Investors Business Daily ran a terrific piece last week featuring Calvin Coolidge, who happens to be one of my favorite presidents besides Ronald Reagan.
Coolidge was a highly popular president during the 1920s boom. He assumed the presidency in 1923 following Warren Harding’s death, won a landslide in 1924, then chose to not run again in 1928, despite what looked like certain victory.
He was a pro-business, tax cutting, supply-sider who believed in limited government regulation.
Coolidge also stressed religious values, though not necessarily religion. He cleaned up after Harding’s Teapot Dome mess, as well as other scandals. While Governor of Massachusetts, he fired police union leaders who illegally went on strike (brings to mind Reagan and air traffic controllers).

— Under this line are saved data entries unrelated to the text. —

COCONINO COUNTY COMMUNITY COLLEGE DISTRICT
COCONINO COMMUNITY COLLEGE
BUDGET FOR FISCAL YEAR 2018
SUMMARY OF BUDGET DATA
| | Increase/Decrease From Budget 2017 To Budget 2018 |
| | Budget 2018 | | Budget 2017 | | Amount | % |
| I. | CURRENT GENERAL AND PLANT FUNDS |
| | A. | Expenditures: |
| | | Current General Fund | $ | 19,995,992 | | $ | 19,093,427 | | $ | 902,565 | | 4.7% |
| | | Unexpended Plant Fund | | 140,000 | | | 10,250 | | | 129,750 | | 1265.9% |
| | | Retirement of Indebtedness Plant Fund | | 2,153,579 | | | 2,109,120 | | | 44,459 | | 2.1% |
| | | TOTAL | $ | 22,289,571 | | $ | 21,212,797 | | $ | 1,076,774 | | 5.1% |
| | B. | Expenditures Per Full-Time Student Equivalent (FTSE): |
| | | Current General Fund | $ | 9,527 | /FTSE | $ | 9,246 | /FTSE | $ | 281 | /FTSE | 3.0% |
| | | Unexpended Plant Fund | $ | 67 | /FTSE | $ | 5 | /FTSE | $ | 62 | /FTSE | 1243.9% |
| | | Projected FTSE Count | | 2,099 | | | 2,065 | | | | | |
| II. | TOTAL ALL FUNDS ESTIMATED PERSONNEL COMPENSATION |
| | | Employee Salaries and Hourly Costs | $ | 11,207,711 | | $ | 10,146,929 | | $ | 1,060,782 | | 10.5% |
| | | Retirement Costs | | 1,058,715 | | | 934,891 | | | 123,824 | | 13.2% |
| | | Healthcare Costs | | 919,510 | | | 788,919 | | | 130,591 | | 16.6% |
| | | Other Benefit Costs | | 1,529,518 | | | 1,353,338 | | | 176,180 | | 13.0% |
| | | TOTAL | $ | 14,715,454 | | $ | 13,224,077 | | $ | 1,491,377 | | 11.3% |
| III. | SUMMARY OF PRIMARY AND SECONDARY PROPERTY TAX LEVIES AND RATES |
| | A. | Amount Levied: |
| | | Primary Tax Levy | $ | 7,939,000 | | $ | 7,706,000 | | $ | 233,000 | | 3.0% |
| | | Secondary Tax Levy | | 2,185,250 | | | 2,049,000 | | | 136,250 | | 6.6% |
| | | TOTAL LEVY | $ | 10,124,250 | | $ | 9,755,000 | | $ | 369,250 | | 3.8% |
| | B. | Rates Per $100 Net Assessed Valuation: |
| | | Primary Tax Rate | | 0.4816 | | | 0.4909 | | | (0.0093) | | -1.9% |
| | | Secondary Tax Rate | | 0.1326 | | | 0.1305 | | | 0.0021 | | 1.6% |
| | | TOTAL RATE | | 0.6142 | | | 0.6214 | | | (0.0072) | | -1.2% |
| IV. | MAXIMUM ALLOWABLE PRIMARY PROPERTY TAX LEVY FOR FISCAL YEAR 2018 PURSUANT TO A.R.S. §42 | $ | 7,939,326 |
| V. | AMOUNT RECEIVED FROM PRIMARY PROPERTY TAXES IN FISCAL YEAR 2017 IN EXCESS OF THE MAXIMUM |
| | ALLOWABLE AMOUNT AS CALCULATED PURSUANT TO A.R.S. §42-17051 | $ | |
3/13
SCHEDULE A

The IBD article goes on to note that Coolidge was media savvy and used radio quite effectively. He was also an impressive figure at press conferences, and had two key PR advisors from Madison Avenue.
Right at the beginning of President Reagan’s term in 1981, the Gipper hung the Coolidge portrait in the Cabinet room. I’ve always been a big admirer of Coolidge, as well as his supply side Treasury Secretary, Andrew Mellon.
Liberal historians have treated him poorly down through the years, but Coolidge was an excellent president.
Bravo to IBD for running the profile over Presidents Day weekend.